◆ INSTRUCTIONS TO FOLLOW ◆
The word "bold" occurs in some of the lines below; copy each of those lines.

◆ INPUT RECORDS ◆
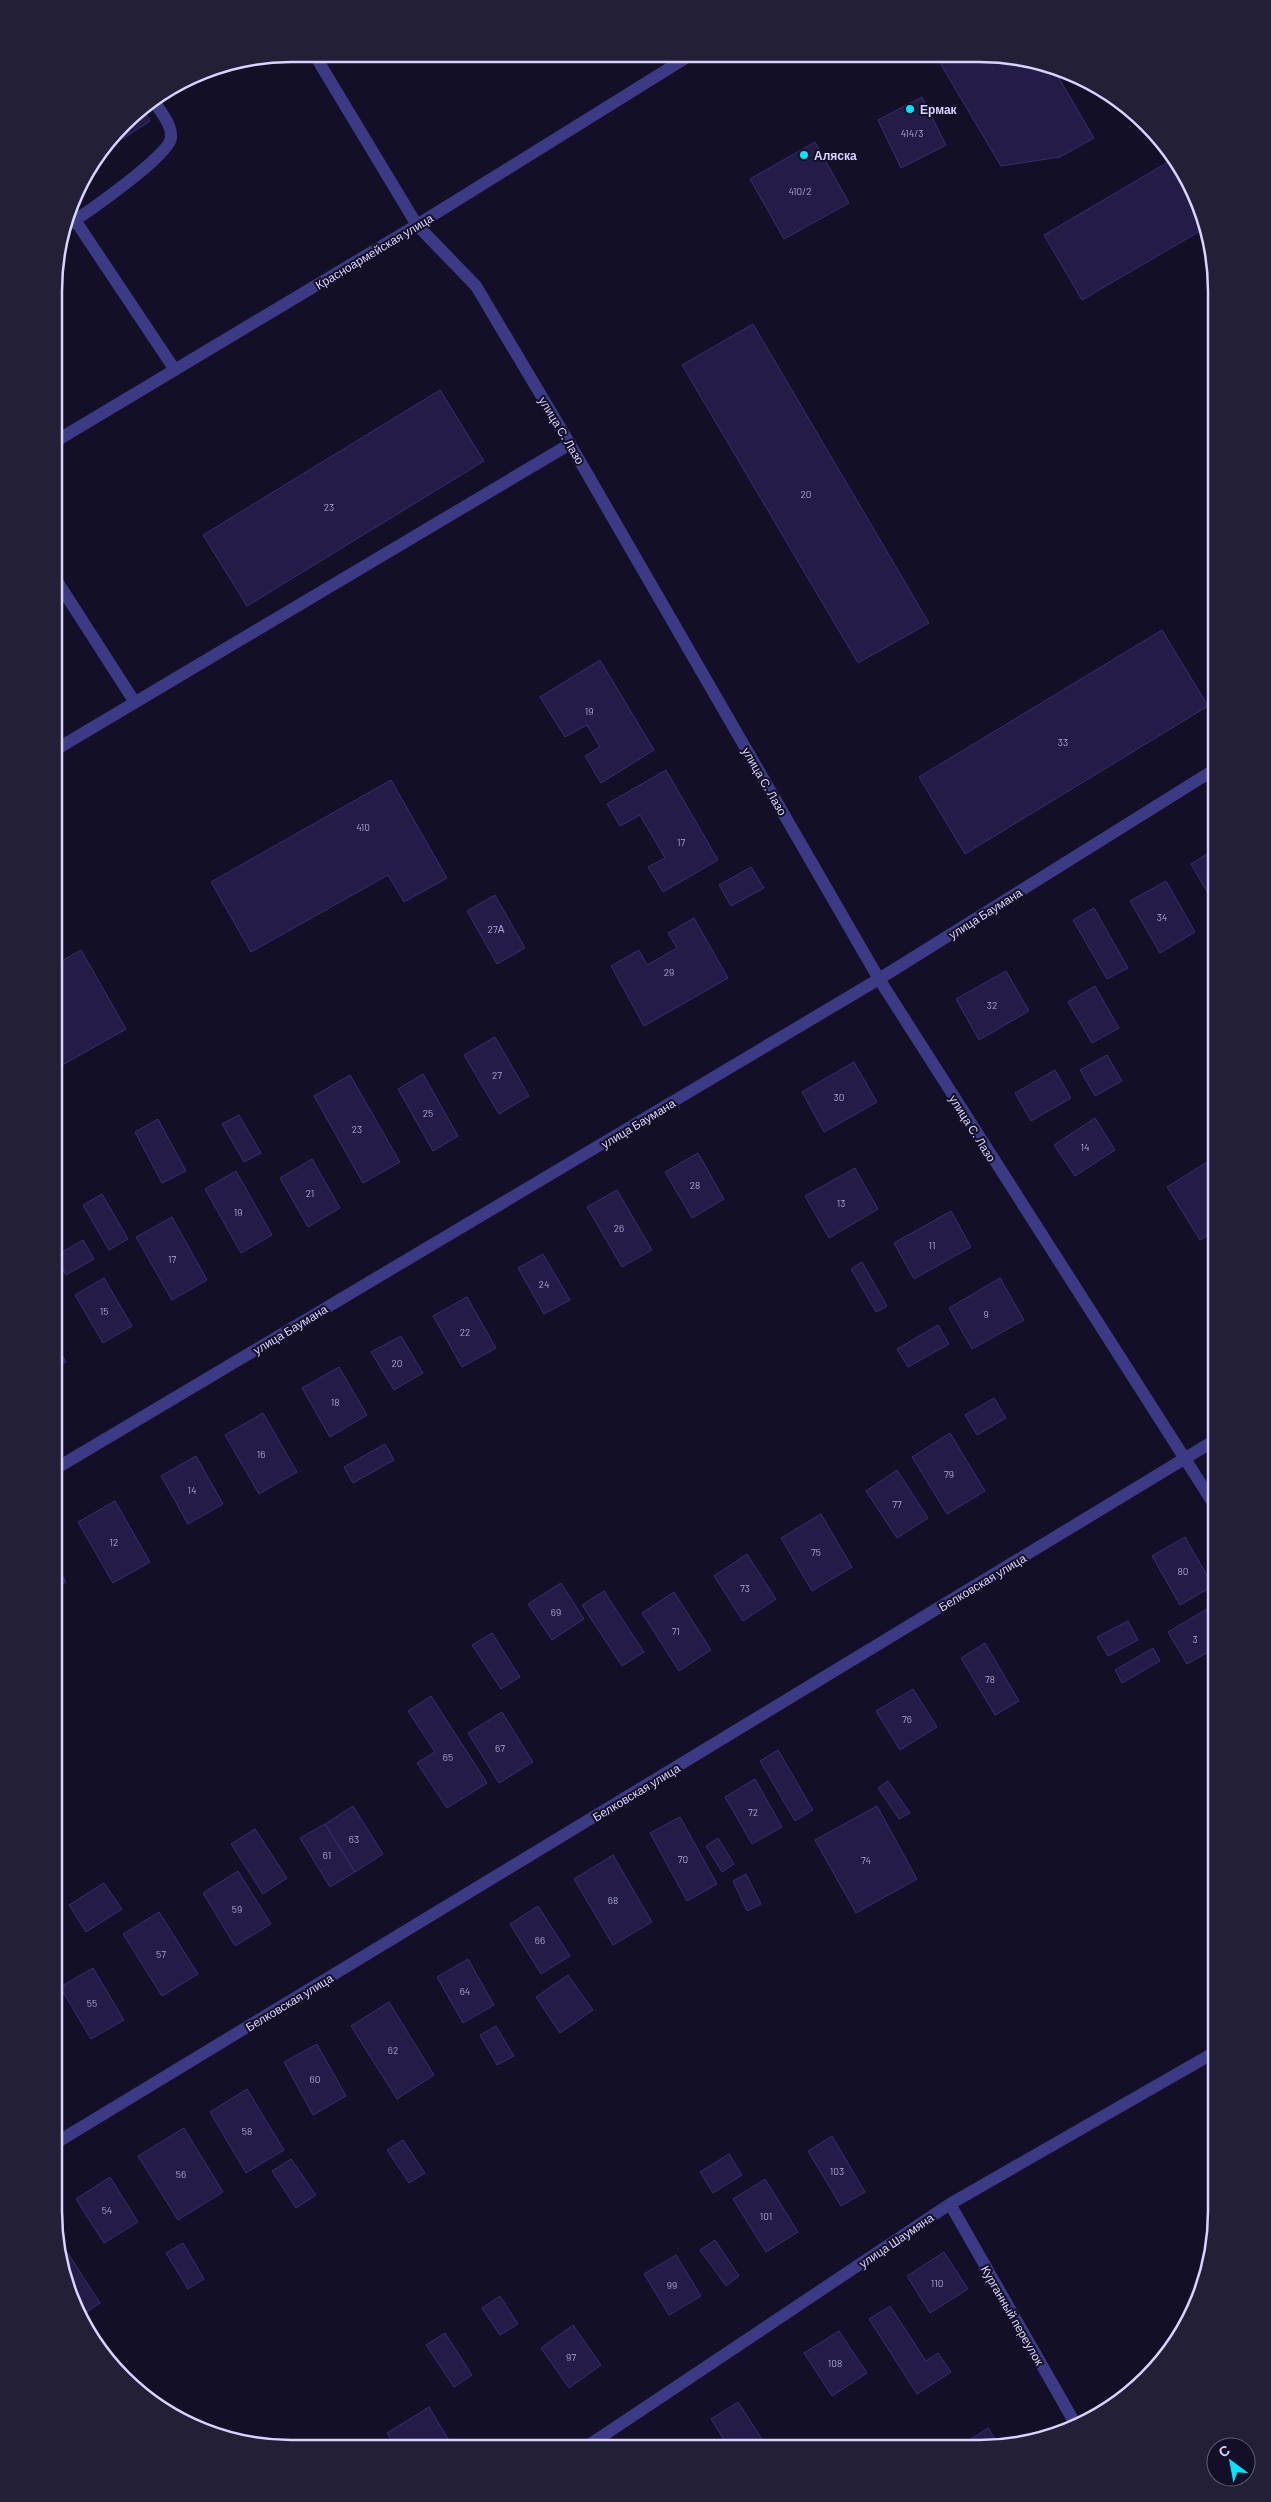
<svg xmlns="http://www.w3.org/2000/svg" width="1271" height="2502" font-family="Barlow,sans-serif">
<rect width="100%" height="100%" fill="#130f26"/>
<!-- building -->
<path fill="#241b47" stroke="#3b2d73" d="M 937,58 L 1025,58 L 1053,68 L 1094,138 L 1060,157 L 1001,166 Z
M 922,97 L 946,145 L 901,168 L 878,120 Z
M 142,108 L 150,121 L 107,149 L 135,113 Z
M 815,142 L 849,203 L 784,239 L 750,179 Z
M 1175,158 L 1205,215 L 1207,227 L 1082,300 L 1044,235 Z
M 753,324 L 929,623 L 858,663 L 682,365 Z
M 440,390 L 484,461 L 247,606 L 203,535 Z
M 1162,630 L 1208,706 L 965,854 L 919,777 Z
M 600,660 L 654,750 L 601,783 L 585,756 L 600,747 L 587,725 L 565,737 L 540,697 Z
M 666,770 L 718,860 L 663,892 L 648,867 L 665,858 L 640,815 L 620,826 L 607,804 Z
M 391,780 L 447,878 L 404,902 L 388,875 L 251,952 L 211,882 Z
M 1217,848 L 1217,909 L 1191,864 Z
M 751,867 L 764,888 L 731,906 L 719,885 Z
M 1166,881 L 1195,932 L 1160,953 L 1130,901 Z
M 495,895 L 525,948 L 497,964 L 467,911 Z
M 1094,908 L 1128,968 L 1107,979 L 1073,920 Z
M 694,918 L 728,978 L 644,1026 L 611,966 L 639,950 L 647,965 L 677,948 L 668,933 Z
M 81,950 L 126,1029 L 55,1069 L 55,965 Z
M 1006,971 L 1029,1011 L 979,1040 L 956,999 Z
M 1095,986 L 1119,1028 L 1092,1043 L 1068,1002 Z
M 495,1037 L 529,1096 L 499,1114 L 464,1055 Z
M 1107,1055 L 1122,1081 L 1095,1096 L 1080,1070 Z
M 854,1062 L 877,1102 L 824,1132 L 802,1092 Z
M 1055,1070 L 1071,1098 L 1031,1121 L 1015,1093 Z
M 423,1074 L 458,1136 L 433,1151 L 398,1089 Z
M 350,1075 L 400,1162 L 363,1183 L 314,1096 Z
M 239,1115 L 261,1153 L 244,1162 L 222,1124 Z
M 1095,1118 L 1115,1150 L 1075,1176 L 1054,1145 Z
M 158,1119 L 186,1171 L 162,1183 L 135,1132 Z
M 698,1153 L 724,1199 L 692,1218 L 665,1172 Z
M 1217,1156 L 1217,1230 L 1200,1240 L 1167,1187 Z
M 312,1159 L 340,1208 L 308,1227 L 280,1178 Z
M 855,1168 L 878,1209 L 829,1238 L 805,1196 Z
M 236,1171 L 272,1235 L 241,1253 L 205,1189 Z
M 617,1190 L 652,1250 L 622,1267 L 587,1207 Z
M 102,1194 L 128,1239 L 109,1250 L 83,1205 Z
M 951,1211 L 971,1247 L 914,1279 L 894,1243 Z
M 172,1217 L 207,1280 L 172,1300 L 136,1237 Z
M 83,1240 L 94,1259 L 66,1275 L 55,1256 Z
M 543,1254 L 570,1300 L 544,1314 L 518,1268 Z
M 862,1262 L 887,1306 L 876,1312 L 851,1269 Z
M 104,1278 L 132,1326 L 103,1343 L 75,1295 Z
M 1000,1278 L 1024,1320 L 972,1349 L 949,1308 Z
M 467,1297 L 496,1348 L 462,1367 L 433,1316 Z
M 938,1325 L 949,1344 L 908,1367 L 897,1349 Z
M 401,1336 L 423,1373 L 394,1390 L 371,1352 Z
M 55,1342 L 66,1362 L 55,1369 Z
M 339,1367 L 367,1415 L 330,1437 L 302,1388 Z
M 994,1398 L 1006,1418 L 977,1435 L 965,1415 Z
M 263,1413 L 297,1472 L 259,1494 L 225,1435 Z
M 950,1433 L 985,1491 L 947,1514 L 912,1457 Z
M 385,1444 L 394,1460 L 353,1483 L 344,1467 Z
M 196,1456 L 223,1504 L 188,1524 L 161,1476 Z
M 897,1470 L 928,1518 L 897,1538 L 866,1491 Z
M 115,1501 L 150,1562 L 113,1583 L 78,1522 Z
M 821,1514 L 852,1567 L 812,1591 L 781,1538 Z
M 1185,1537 L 1213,1586 L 1180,1605 L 1152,1556 Z
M 747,1554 L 776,1599 L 743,1621 L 714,1576 Z
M 54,1562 L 66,1582 L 54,1589 Z
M 561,1583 L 584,1619 L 552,1640 L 528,1604 Z
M 604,1591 L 644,1652 L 622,1666 L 582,1605 Z
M 674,1592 L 711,1650 L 679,1671 L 642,1613 Z
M 1217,1603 L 1217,1647 L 1187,1664 L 1168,1632 Z
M 1128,1621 L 1138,1640 L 1108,1656 L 1097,1637 Z
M 492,1633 L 520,1677 L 501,1689 L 472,1645 Z
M 985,1643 L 1019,1701 L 995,1715 L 961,1658 Z
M 1153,1648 L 1160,1661 L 1122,1683 L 1115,1670 Z
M 913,1689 L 937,1727 L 900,1750 L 876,1711 Z
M 431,1696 L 487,1783 L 447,1808 L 417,1763 L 435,1752 L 408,1711 Z
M 1217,1703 L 1217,1720 L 1209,1708 Z
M 502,1712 L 533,1762 L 499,1783 L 468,1733 Z
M 778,1750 L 813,1810 L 795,1821 L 760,1761 Z
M 755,1779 L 782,1827 L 752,1844 L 725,1797 Z
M 888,1781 L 910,1813 L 899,1819 L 878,1788 Z
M 353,1806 L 383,1854 L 355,1872 L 325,1824 Z
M 877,1806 L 917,1879 L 856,1913 L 815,1840 Z
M 680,1817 L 717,1884 L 687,1901 L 650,1833 Z
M 325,1824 L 355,1872 L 330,1887 L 300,1838 Z
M 255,1829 L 287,1878 L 263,1894 L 231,1844 Z
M 718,1838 L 734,1864 L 722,1872 L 706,1846 Z
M 613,1855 L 652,1922 L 613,1945 L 574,1879 Z
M 238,1871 L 271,1924 L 235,1946 L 203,1893 Z
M 746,1874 L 761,1904 L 747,1911 L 733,1881 Z
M 104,1883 L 122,1909 L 86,1932 L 69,1905 Z
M 538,1906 L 570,1956 L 541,1974 L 510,1924 Z
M 159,1912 L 198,1974 L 162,1996 L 123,1934 Z
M 468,1959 L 494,2005 L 463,2023 L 437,1977 Z
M 93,1968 L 124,2020 L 91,2039 L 60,1987 Z
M 568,1975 L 593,2010 L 560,2033 L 536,1997 Z
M 389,2002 L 434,2075 L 397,2099 L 351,2026 Z
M 496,2026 L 514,2056 L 497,2065 L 480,2035 Z
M 317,2044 L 346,2096 L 313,2115 L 284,2062 Z
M 247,2089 L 284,2150 L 246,2173 L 210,2112 Z
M 184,2128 L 223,2192 L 178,2220 L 138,2156 Z
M 832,2136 L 865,2192 L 841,2206 L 808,2151 Z
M 403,2140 L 425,2173 L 409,2183 L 387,2150 Z
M 729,2154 L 742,2175 L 713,2193 L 700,2172 Z
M 291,2159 L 316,2195 L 296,2208 L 272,2171 Z
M 110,2177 L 138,2222 L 104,2243 L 76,2199 Z
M 765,2179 L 798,2232 L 766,2252 L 733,2199 Z
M 58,2238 L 100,2303 L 81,2316 L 66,2287 Z
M 715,2240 L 739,2276 L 726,2286 L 700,2250 Z
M 183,2243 L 204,2279 L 188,2289 L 166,2253 Z
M 944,2252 L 968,2289 L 930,2313 L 907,2276 Z
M 676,2255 L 701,2296 L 669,2315 L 644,2274 Z
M 500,2296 L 518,2324 L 500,2335 L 482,2308 Z
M 890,2306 L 926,2361 L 938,2353 L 951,2372 L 917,2394 L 869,2319 Z
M 573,2325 L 601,2365 L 569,2388 L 541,2348 Z
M 839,2331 L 867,2373 L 832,2396 L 804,2353 Z
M 445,2333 L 472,2375 L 454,2387 L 426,2345 Z
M 738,2402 L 767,2447 L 765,2448 L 729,2448 L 711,2419 Z
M 429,2407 L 453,2447 L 395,2447 L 387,2433 Z
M 988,2428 L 999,2445 L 979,2448 L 957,2448 Z"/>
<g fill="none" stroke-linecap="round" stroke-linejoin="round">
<!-- lane -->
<path stroke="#3d3a85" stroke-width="12" d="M 75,220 L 175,370
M 66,226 C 85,214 169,156 171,138 C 172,124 161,113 154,101
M 55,578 L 134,701
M 55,750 L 570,444"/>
<!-- street -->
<path stroke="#3d3a85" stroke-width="12" d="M 314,54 L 417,225 L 476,286 L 570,444 L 879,979 L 1217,1509
M 56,441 L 417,225 L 689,56
M 55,1469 L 879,979 L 1217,768
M 54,2144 L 1217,1439
M 950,2204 L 1076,2425
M 586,2447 L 950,2204 L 1217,2051"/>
</g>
<!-- markers -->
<g fill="#00e5ff" stroke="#130f26" stroke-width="2">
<circle cx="910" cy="109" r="5"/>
<circle cx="804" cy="155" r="5"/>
</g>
<g text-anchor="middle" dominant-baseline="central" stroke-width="4" stroke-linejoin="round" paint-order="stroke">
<!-- number labels -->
<g font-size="10" fill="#aca6d1">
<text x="912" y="133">414/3</text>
<text x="800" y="191">410/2</text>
<text x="806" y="494">20</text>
<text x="329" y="507">23</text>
<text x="589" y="711">19</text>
<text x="1063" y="742">33</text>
<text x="363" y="827">410</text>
<text x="681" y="842">17</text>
<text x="1162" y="917">34</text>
<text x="496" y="929">27А</text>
<text x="669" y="972">29</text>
<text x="992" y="1005">32</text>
<text x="497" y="1075">27</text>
<text x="839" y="1097">30</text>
<text x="428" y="1113">25</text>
<text x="357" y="1129">23</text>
<text x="1085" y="1147">14</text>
<text x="695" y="1185">28</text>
<text x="310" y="1193">21</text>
<text x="841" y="1203">13</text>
<text x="238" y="1212">19</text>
<text x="619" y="1228">26</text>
<text x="932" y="1245">11</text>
<text x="172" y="1259">17</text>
<text x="544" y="1284">24</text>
<text x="104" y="1311">15</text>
<text x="986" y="1314">9</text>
<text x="465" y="1332">22</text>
<text x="397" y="1363">20</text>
<text x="335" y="1402">18</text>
<text x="261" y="1454">16</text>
<text x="949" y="1474">79</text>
<text x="192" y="1490">14</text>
<text x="897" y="1504">77</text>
<text x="114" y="1542">12</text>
<text x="816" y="1552">75</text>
<text x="1183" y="1571">80</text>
<text x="745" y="1588">73</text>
<text x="556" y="1612">69</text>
<text x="676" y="1631">71</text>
<text x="1195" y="1639">3</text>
<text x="990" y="1679">78</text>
<text x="907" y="1719">76</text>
<text x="500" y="1748">67</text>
<text x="448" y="1757">65</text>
<text x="753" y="1812">72</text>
<text x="354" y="1839">63</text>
<text x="327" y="1855">61</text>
<text x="683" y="1859">70</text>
<text x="866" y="1860">74</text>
<text x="613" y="1900">68</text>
<text x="237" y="1909">59</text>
<text x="540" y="1940">66</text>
<text x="161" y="1954">57</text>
<text x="465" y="1991">64</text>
<text x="92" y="2003">55</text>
<text x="393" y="2050">62</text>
<text x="315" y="2079">60</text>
<text x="247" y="2131">58</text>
<text x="837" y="2171">103</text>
<text x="181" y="2174">56</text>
<text x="107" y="2210">54</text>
<text x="766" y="2216">101</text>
<text x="937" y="2283">110</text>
<text x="672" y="2285">99</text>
<text x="571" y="2357">97</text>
<text x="835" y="2363">108</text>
</g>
<!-- poi labels -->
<g font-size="12" font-weight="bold" fill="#d9d4ff" stroke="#130f26" text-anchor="start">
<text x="920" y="109">Ермак</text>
<text x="814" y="155">Аляска</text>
</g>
<!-- street labels -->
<g font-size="12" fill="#d9d4ff" stroke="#130f26">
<text transform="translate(374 251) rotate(-31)">Красноармейская улица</text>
<text transform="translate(562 430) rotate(59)">улица С. Лазо</text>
<text transform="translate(765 781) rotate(60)">улица С. Лазо</text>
<text transform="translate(985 913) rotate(-32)">улица Баумана</text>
<text transform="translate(638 1123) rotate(-31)">улица Баумана</text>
<text transform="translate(973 1128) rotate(58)">улица С. Лазо</text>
<text transform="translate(290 1329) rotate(-31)">улица Баумана</text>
<text transform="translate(982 1582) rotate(-31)">Белковская улица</text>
<text transform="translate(636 1792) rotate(-31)">Белковская улица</text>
<text transform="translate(289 2002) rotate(-31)">Белковская улица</text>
<text transform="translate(896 2240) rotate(-34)">улица Шаумяна</text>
<text transform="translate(1013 2315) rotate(60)">Курганный переулок</text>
</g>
</g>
<!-- crop -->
<path d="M0 0H1271V2502H0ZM291 62H979A229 229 0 0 1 1208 291V2211A229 229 0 0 1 979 2440H291A229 229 0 0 1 62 2211V291A229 229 0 0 1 291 62Z" fill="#231f37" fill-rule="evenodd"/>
<path fill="none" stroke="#d9d4ff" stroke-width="2.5" d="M291 62H979A229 229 0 0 1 1208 291V2211A229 229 0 0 1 979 2440H291A229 229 0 0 1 62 2211V291A229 229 0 0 1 291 62Z"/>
<!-- north arrow -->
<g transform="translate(1231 2462) rotate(328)"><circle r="24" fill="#130f26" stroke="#625e7d"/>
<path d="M0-4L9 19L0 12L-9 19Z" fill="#00e5ff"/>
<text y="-8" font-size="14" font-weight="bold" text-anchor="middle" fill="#d9d4ff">С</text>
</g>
</svg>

◆ EXERCISE RESPONSE ◆
<g font-size="12" font-weight="bold" fill="#d9d4ff" stroke="#130f26" text-anchor="start">
<text y="-8" font-size="14" font-weight="bold" text-anchor="middle" fill="#d9d4ff">С</text>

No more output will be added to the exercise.